— Texte à lire —
──────────

L'Internet est l'occasion pour les africains, d'accéder massivement aux sources d'information scientifique et technique. C'est un moyen de communication efficace pour renforcer la coopération régionale . C'est aussi un média capable de valoriser les capacités et les savoir du continent. Parce qu'il assigne potentiellement à chacun une position équivalente, l'Internet est le seul projet associé aux "autoroutes de l'information" qui offre de nouvelles chances aux pays en développement.

Il est de la responsabilité des organismes de coopération internationale de mettre en oeuvre les moyens nécessaires permettant à l'Afrique, de s'insérer pleinement dans le réseau mondial d'information et de communication constitué autour de l'Internet. Il s'agit d'encourager le développement de réseaux nationaux reliant la majorité des établissements et des projets produisant ou utilisant de l'information scientifique et technique.

A l'image de ce qu'a connu le Nord, l'accès gratuit pour l'utilisateur final dans les secteurs non commerciaux, notamment ceux de l'enseignement et de la recherche est une condition indispensable au développement du réseau sur une grande échelle. Il permettra d'ouvrir largement l'accès à l'information et d'éliminer l'un des freins majeurs à la communication Nord-Sud et Sud-Sud. Pour atteindre cet objectif, il convient de définir des modes de financement durable associant les établissements bénéficiaires et les opérateurs de télécommunications, à l'exemple de ceux qui sont en vigueur dans pays du Nord.

Enfin, la mise en place de grandes bases de données scientifiques et techniques francophones et l'émergence du savoir-faire nécessaire sont une priorité absolue. L'Internet offre l'occasion de valoriser les connaissances scientifiques de l'Afrique auprès des Africains eux-mêmes comme auprès de tous leurs partenaires.

──────────

— Données —
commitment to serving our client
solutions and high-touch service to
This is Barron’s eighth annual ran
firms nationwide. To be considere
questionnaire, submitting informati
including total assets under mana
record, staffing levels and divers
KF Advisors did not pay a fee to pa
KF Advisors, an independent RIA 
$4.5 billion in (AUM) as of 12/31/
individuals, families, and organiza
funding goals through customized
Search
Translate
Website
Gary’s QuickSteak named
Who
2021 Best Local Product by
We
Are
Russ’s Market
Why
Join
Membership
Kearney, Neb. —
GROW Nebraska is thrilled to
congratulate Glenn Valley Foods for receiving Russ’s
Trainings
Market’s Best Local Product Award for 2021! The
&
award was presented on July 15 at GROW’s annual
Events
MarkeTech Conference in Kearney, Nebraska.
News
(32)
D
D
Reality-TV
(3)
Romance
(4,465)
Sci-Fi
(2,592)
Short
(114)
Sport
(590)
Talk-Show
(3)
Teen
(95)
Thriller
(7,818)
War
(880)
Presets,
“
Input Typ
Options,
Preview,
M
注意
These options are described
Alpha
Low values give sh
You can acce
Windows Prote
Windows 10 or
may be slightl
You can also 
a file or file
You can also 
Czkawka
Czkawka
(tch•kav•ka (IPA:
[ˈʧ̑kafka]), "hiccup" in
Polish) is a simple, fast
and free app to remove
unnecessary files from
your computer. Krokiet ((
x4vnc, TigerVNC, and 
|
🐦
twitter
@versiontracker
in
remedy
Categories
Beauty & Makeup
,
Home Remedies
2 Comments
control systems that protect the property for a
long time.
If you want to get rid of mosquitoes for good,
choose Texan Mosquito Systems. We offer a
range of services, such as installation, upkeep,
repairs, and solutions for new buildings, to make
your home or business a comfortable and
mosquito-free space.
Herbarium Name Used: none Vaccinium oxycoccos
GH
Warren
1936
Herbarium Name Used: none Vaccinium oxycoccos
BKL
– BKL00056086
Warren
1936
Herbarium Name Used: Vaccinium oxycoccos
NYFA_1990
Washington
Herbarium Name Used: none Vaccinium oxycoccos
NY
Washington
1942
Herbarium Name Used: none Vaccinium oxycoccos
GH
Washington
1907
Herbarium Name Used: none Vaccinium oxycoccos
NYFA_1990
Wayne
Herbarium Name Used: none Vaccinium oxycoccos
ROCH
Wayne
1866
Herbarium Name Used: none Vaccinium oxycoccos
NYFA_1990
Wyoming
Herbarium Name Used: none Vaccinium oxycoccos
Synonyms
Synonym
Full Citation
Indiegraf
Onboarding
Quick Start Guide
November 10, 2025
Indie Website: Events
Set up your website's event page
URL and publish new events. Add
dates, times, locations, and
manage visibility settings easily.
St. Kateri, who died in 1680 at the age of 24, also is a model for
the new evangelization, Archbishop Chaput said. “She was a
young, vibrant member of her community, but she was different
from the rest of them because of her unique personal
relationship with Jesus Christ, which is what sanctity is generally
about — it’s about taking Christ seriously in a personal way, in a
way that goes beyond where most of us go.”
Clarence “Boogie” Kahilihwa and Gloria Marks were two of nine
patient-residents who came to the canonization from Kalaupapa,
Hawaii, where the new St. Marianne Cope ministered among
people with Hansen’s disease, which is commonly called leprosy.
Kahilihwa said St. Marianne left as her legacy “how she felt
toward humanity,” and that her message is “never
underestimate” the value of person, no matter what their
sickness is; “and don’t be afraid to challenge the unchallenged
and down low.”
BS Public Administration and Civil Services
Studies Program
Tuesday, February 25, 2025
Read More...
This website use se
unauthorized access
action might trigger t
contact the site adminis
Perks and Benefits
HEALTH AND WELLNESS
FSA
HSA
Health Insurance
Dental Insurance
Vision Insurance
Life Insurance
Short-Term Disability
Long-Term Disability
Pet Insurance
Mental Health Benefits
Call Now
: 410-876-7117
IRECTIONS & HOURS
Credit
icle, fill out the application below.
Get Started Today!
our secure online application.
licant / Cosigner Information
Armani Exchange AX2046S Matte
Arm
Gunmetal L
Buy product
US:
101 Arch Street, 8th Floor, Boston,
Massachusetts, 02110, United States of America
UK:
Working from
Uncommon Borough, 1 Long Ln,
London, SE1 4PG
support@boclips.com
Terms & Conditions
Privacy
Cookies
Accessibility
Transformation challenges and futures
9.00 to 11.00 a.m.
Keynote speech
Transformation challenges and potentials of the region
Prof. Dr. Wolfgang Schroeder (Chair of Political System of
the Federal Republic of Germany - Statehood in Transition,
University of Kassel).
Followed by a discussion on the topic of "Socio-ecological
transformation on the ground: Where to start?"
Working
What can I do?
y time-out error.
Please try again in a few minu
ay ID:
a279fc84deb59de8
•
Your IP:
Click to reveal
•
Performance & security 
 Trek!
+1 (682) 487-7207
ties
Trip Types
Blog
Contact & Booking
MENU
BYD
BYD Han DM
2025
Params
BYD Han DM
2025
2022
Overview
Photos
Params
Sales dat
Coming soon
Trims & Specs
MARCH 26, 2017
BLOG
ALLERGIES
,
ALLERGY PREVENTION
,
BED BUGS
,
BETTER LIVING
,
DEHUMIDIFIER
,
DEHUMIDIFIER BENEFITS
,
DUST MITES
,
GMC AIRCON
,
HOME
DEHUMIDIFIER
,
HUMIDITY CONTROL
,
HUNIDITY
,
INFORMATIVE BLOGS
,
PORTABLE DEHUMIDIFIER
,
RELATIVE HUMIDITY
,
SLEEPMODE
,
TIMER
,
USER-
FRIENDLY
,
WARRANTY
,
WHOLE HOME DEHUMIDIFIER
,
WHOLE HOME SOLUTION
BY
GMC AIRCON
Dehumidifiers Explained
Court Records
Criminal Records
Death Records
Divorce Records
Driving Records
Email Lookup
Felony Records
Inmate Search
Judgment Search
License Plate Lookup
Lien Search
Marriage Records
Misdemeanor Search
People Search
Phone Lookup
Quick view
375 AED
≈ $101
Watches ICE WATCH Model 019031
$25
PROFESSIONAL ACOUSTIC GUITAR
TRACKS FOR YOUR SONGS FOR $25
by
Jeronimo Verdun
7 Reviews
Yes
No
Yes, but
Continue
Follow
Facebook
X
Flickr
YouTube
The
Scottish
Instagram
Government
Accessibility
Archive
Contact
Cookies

──────────

— Consignes —
- A) Selon le texte à lire, pourquoi l'Internet est-il le seul projet associé aux « autoroutes de l'information » à offrir de nouvelles chances aux pays en développement ? Répondez en une à trois phrases.
- B) Dans le premier paragraphe du texte à lire, relevez ce que l'Internet représente pour les Africains dans les trois phrases qui le définissent comme une occasion, un moyen de communication et un média.
- C) Recopiez fidèlement le passage du texte à lire qui commence par « Enfin, la mise » et se termine par « tous leurs partenaires. ».

— Corrigé —
- A) L'Internet offre de nouvelles chances aux pays en développement parce qu'il assigne potentiellement à chacun une position équivalente.

- B)
- Une occasion d'accéder massivement aux sources d'information scientifique et technique.
- Un moyen de communication efficace pour renforcer la coopération régionale.
- Un média capable de valoriser les capacités et les savoirs du continent.

- C)
Enfin, la mise en place de grandes bases de données scientifiques et techniques francophones et l'émergence du savoir-faire nécessaire sont une priorité absolue. L'Internet offre l'occasion de valoriser les connaissances scientifiques de l'Afrique auprès des Africains eux-mêmes comme auprès de tous leurs partenaires.